Fourcade, Marie-Madeleine. Noah's Ark: A Memoir of Struggle and Resistance. London: Allen & Unwin, 1973. New York: Dutton, 1974.
Constantinides: "Noah's Ark is the memoir of the leader and principal agent of one of the great espionage networks of World War II.... [I]t was the only network to cover all of France and the only one of its kind headed by a woman.... This is the saga, poetic and moving in its presentation, of the network's life."
Ignatius, David. "After Five Decades, a Spy Tells Her Tale." Washington Post, 28 Dec. 1998, A1. [http://www.washingtonpost.com]

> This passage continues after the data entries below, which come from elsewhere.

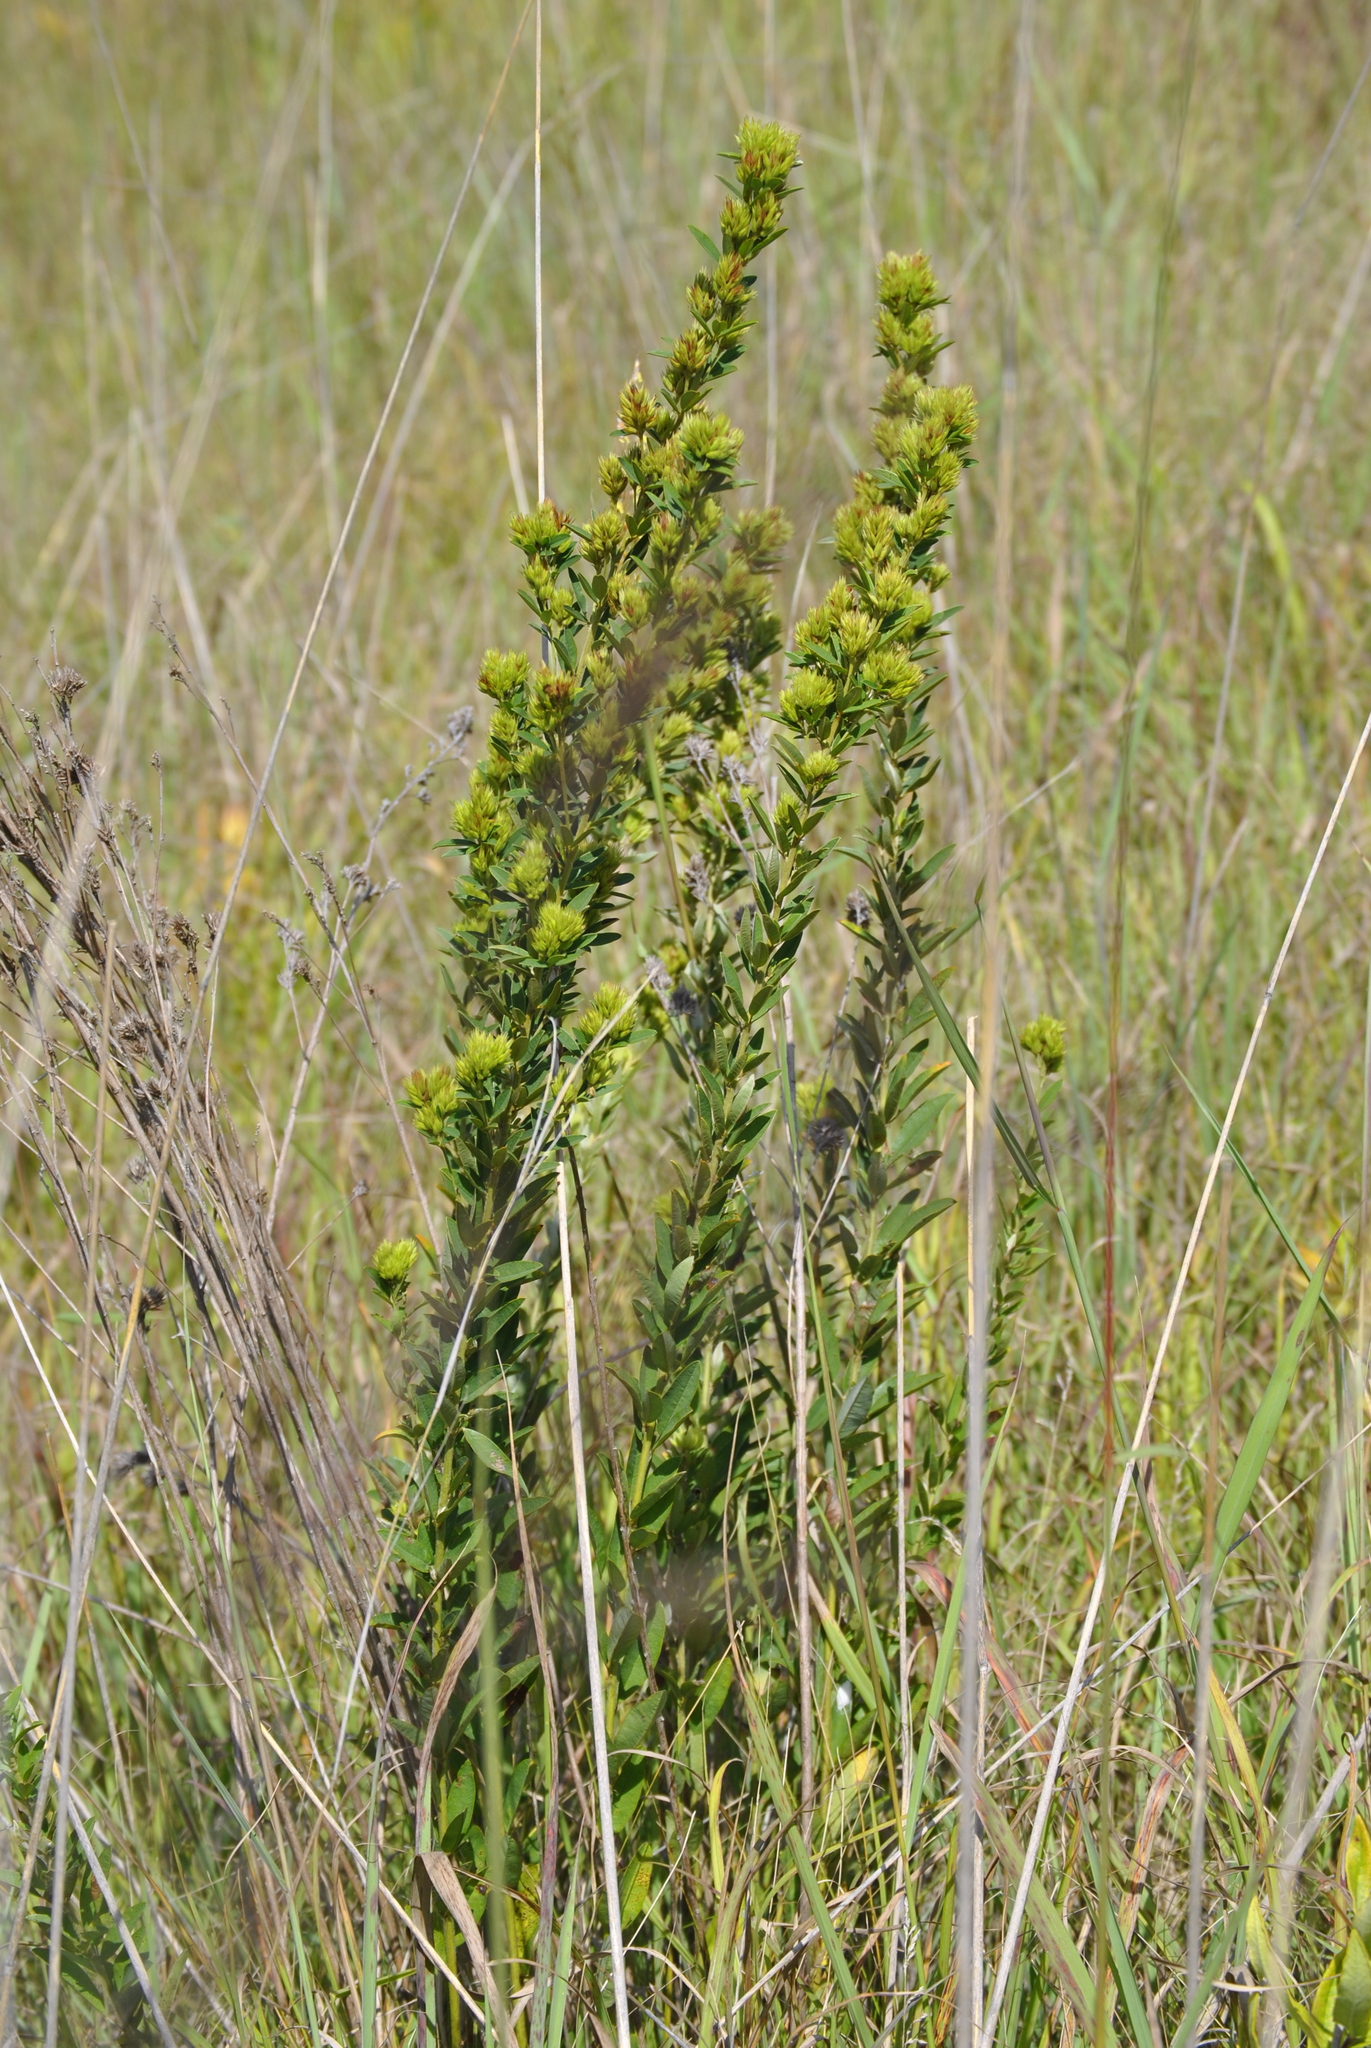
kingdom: Plantae
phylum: Tracheophyta
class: Magnoliopsida
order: Fabales
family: Fabaceae
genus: Lespedeza
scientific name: Lespedeza capitata
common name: Dusty clover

This is the story of Jeannie Rousseau (de Clarens) who was a member of Georges Lamarque's Resistance operation (with the code name "Amniarix"). She became "one of the most effective if unheralded spies of World War II. Her precise reports on the German's secret military plans, particularly the development of the V1 flying bombs and V2 rockets, helped persuade Prime Minister Winston Churchill to bomb the test site at Peenemunde.... Her exploits later landed her in three concentration camps [Ravensbruck, Torgau, and Konigsberg] which she survived without ever disclosing the great secret she had stolen from the Germans."
See R. James Woolsey, Doyle Larson, and Linda Zall, "Honoring Two World War II Heroes: Prestigious Intelligence Rewards," Studies in Intelligence 38, no. 5 (1995), 27-36, for remarks at 27 October 1993 ceremony at CIA Headquarters honoring R.V. Jones and Jeannie de Clarens.